Saint of the Day – 20 August – Saint Oswine of Deira (Died 651) King, Martyr, King of Deira in northern England. Also known as Osuine, Oswin. Born a Prince, the son of King Osric of Deira in Northumbria and died by being murdered on 20 August 651 at Gilling, Yorkshire, England on the orders of his cousin Oswy. Patronage – betrayal victims (his location was betrayed to his murders by a one of his supposedly loyal nobles).

“King Oswine was of a goodly countenance and tall of stature, pleasant in discourse and courteous in behaviour; and bountiful to all, gentle and simple alike.
[…] He had given a beautiful horse to Bishop Aidan, to use either in crossing rivers, or in performing a journey upon any urgent necessity, though the Bishop was wont to travel ordinarily on foot. Some short time after, a poor man meeting the Bishop and asking alms, he immediately dismounted and ordered the horse, with all his royal trappings, to be given to the beggar; for he was very compassionate, a great friend to the poor and, in a manner, the father of the wretched.
This being told to the King, when they were going in to dinner, he said to the Bishop, “What did you mean, my lord Bishop, by giving the poor man that royal horse, which it was fitting that you should have for your own use? Had not we many other horses of less value, or things of other sorts, which would have been good enough to give to the poor, instead of giving that horse, which I had chosen and set apart for your own use?”
Thereupon the Bishop answered, “What do you say, O King? Is that son of a mare more dear to you than that son of God?”
Upon this they went in to dinner and the Bishop sat in his place but the King, who had come in from hunting, stood warming himself, with his attendants, at the fire. Then, on a sudden, whilst he was warming himself, calling to mind what the Bishop had said to him, he ungirt his sword and gave it to a servant and hastened to the Bishop and fell down at his feet’ beseeching him to forgive him:
“For from this time forward,” said he, “I will never speak anymore of this, nor will I judge of what or how much of our money you shall give to the sons of God.” […] The King, at the Bishop’s command and request, was comforted but the Bishop, on the other hand, grew sad and was moved even to tears. His Priest then asking him, in the language of his country, which the King and his servants did not understand, why he wept.
“I know,” said he, “that the King will not live long, for I never before saw a humble King, whence I perceive that he will soon be snatched out of this life, because this nation is not worthy of such a ruler.” Not long after, the Bishop’s gloomy foreboding was fulfilled by the King’s sad death….”
The Venerable Bede (673-735) : Ecclesiastical History of England, 3

St Oswine ruled as King of Deira (southern Northumbria) from 644-651, in the second generation after England’s conversion to Christianity by St Augustine of Canterbury. His father had been murdered by the warlord Cadwalla and young Oswine had been spirited away to safety in Wessex shortly afterwards. Following the death of his kinsman, Oswald, at the hands of King Penda of Mercia in 642, he returned to Deira and became King around 644 . His kinsman Oswy ruled Bernicia, the northern part of Northumbria.

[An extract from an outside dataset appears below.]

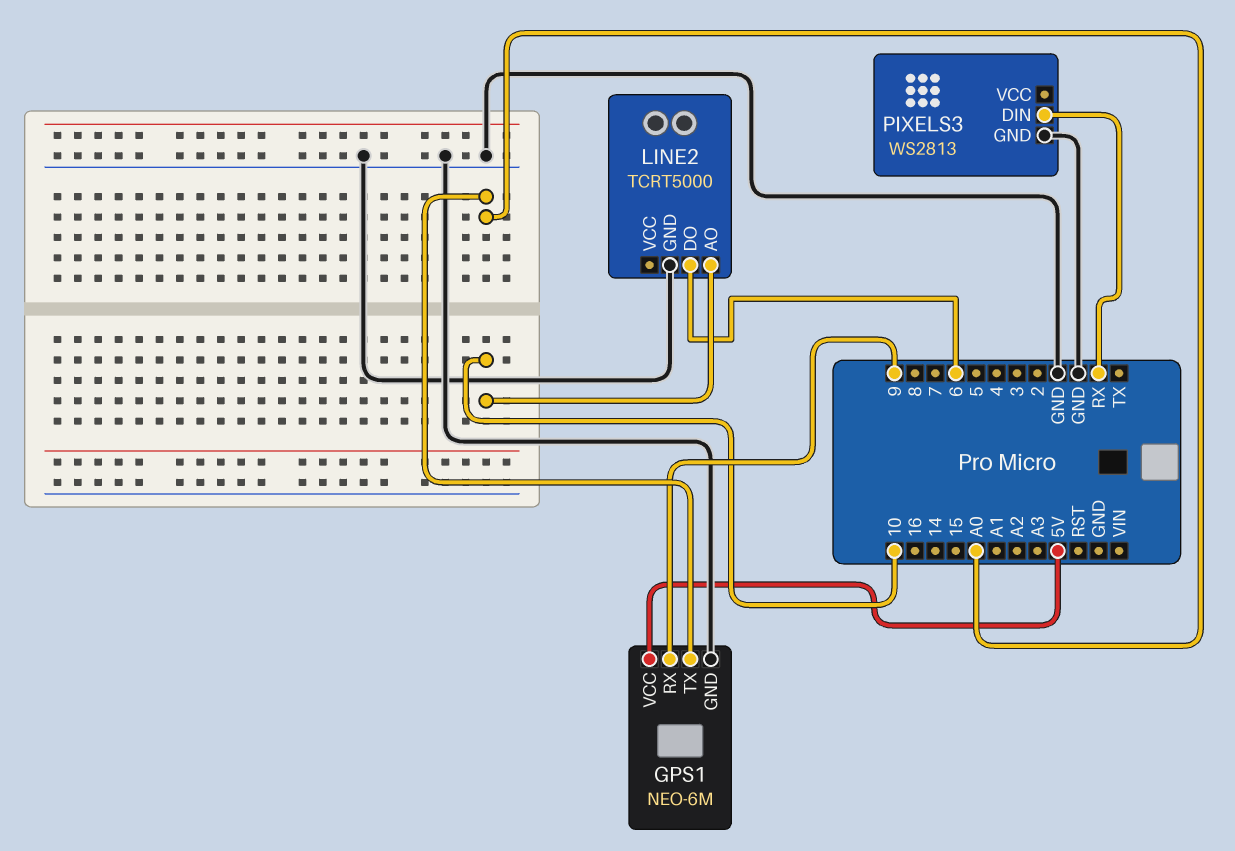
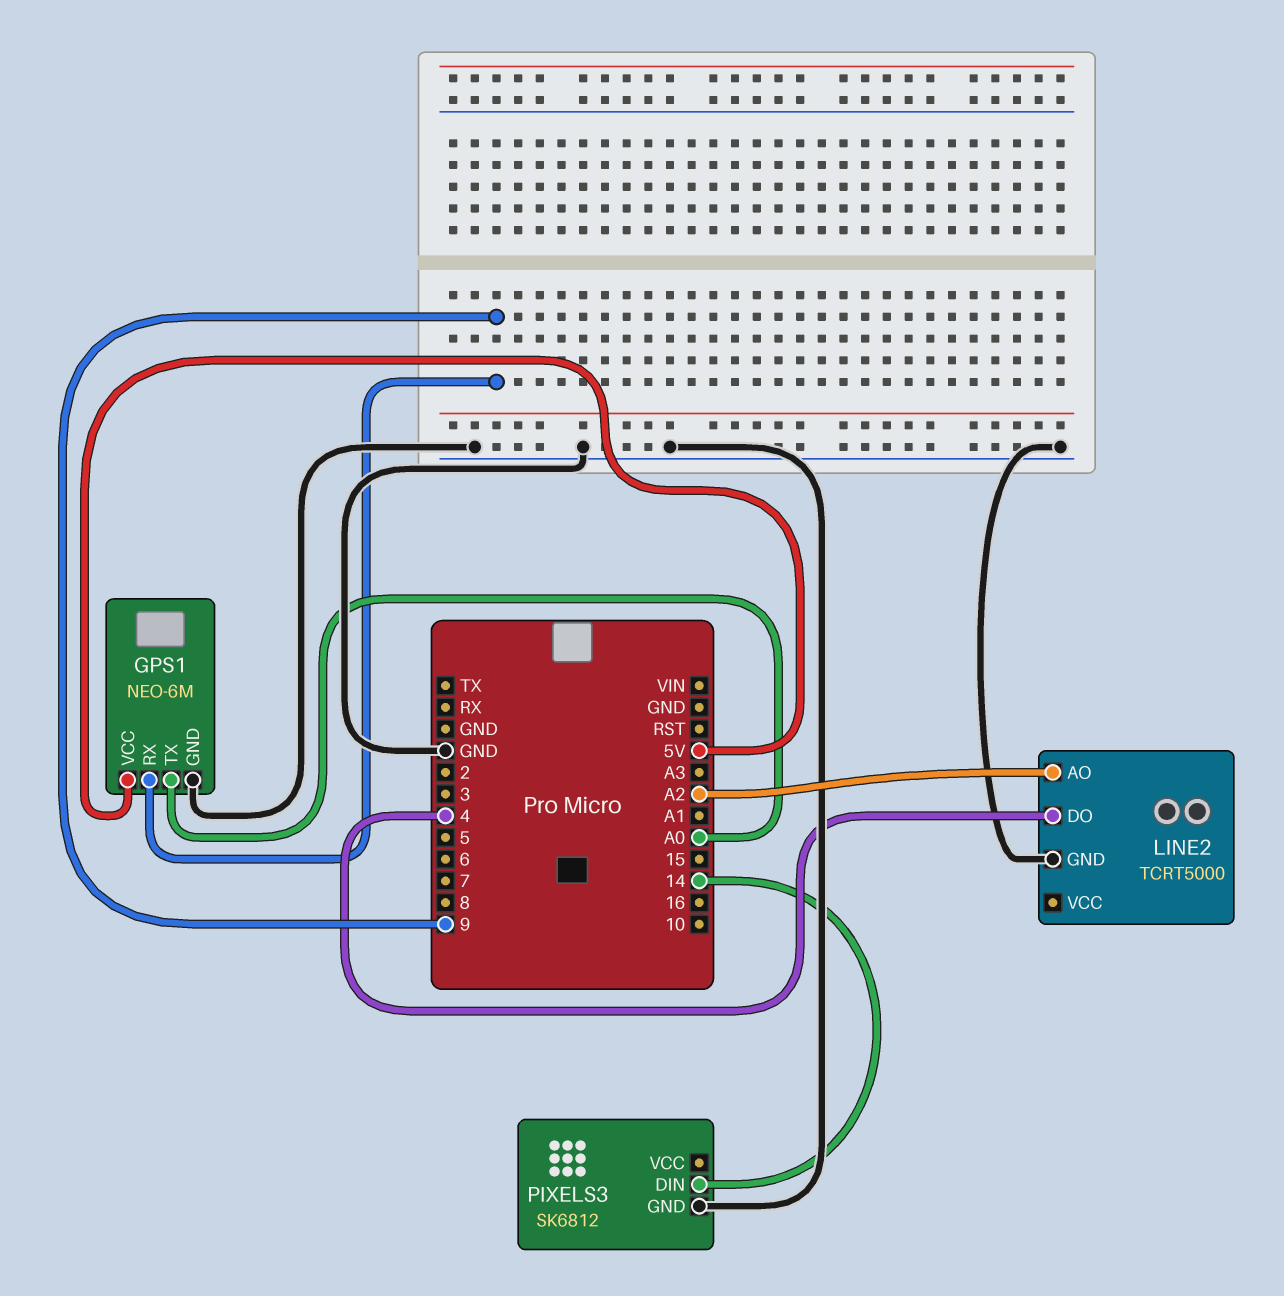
LINE2 pin AO: 10 -> A2
LINE2 pin DO: 6 -> 4
PIXELS3: WS2813 -> SK6812
PIXELS3 pin DIN: RX -> 14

Oswine had a great reputation for sanctity and justice and for seven years the kingdom of Deira enjoyed great happiness and prosperity. But his kinsmen Oswy, jealous of his power, made war upon Oswine. Oswine found himself unable to best the armies of Oswy and so he disbanded them and fled to Humwald of Gilling, whom had recently pledged allegiance to Oswine. But the unscrupulous Humwald quickly betrayed the saintly King Oswin to some of Oswy’s officers who murdered him at Gilling in 651. The slain king was immediately venerated as a Saint as St Bede explained above.
He was buried at Gilling, but his remains were lost during the Danish troubles. Only one year before the Norman Conquest (1065), St Oswine appeared in a vision to a monk named Edmund and revealed the location of his body. On 20 August 1103 his body was transferred solemnly to its final resting place. During the Dissolution of the Monasteries during Henry VIII’s reign, his body was found to be intact in the tomb but it was sacrilegiously destroyed. Only a fragment remained, which is now kept at Durham Cathedral.
As a side note, Eanfleda, the wife of Oswine’s murderer Oswy and daughter of St Edwin, persuaded her husband to do penance for Oswine’s murder by endowing a Monastery at Gilling, which he promptly did. Some remains of the Monastery can still be seen today, though it was destroyed by the Danes in the 11th century.